Data extract |
· · ·
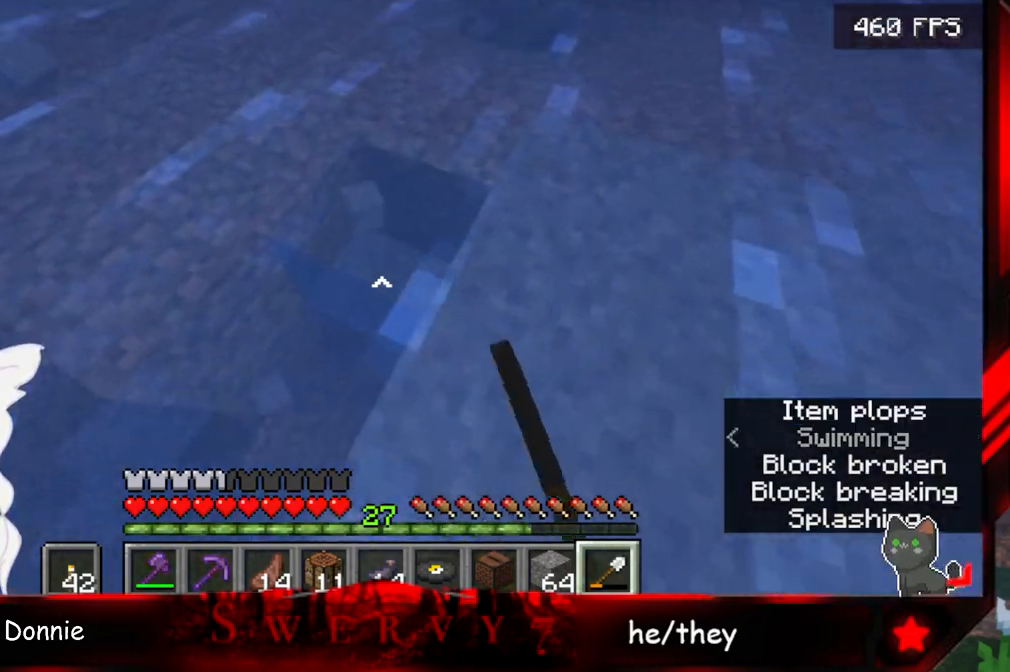
{"keys": ["d", "w"], "mouse": ["left"], "events": []}
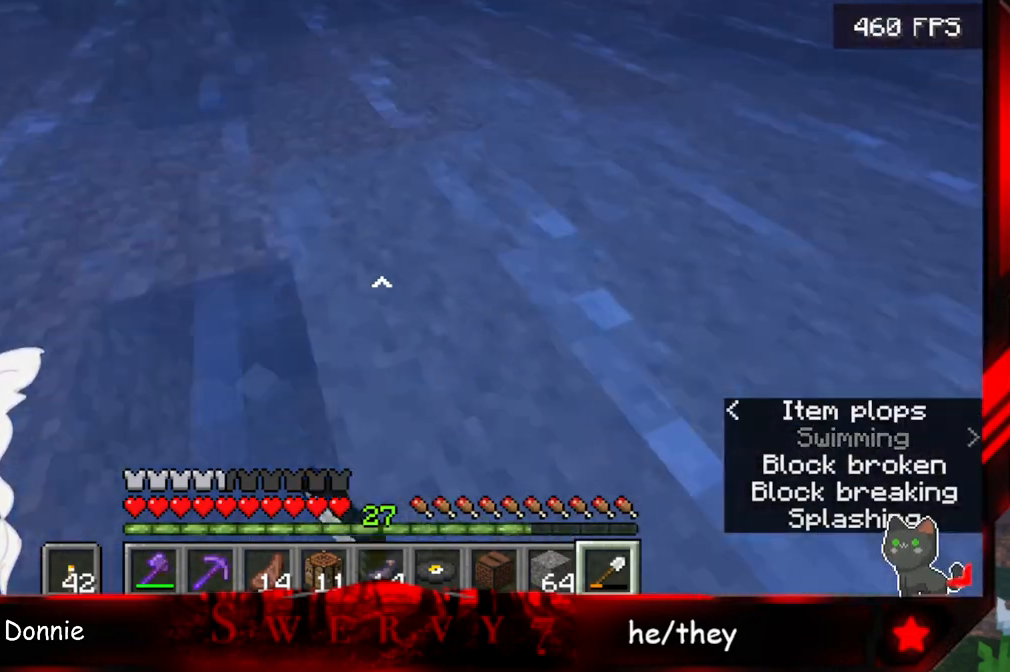
{"keys": ["d", "w"], "mouse": ["left"], "events": []}
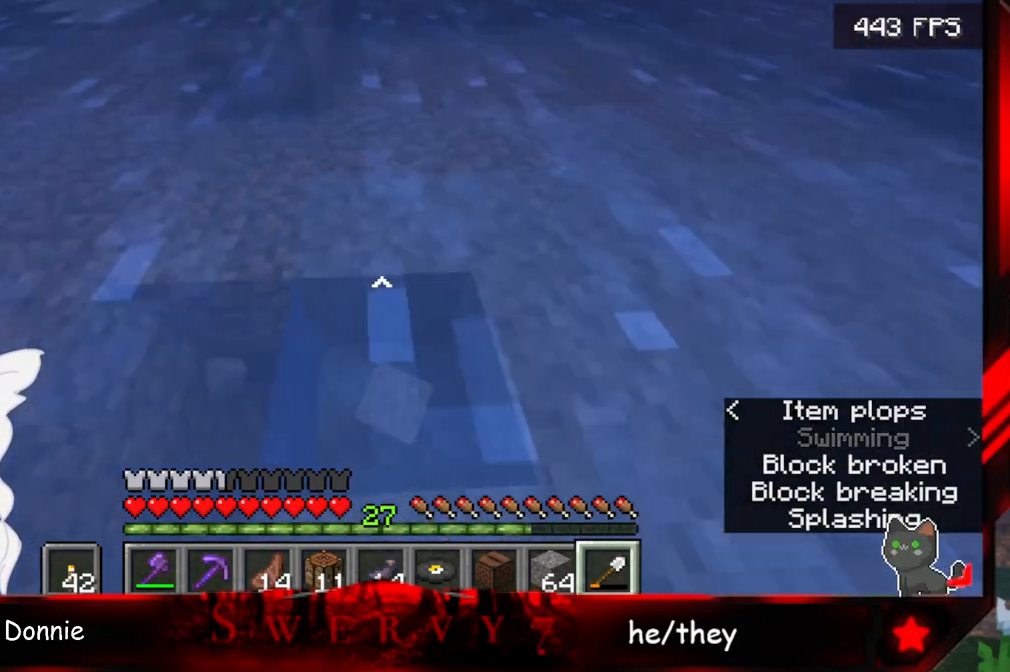
{"keys": ["d", "w"], "mouse": ["left"], "events": []}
· · ·
Return the lines above exactly; the images are not part of the copy.

{"keys": ["d", "w"], "mouse": ["left"], "events": []}
{"keys": ["d", "w"], "mouse": ["left"], "events": []}
{"keys": ["d", "w"], "mouse": ["left"], "events": []}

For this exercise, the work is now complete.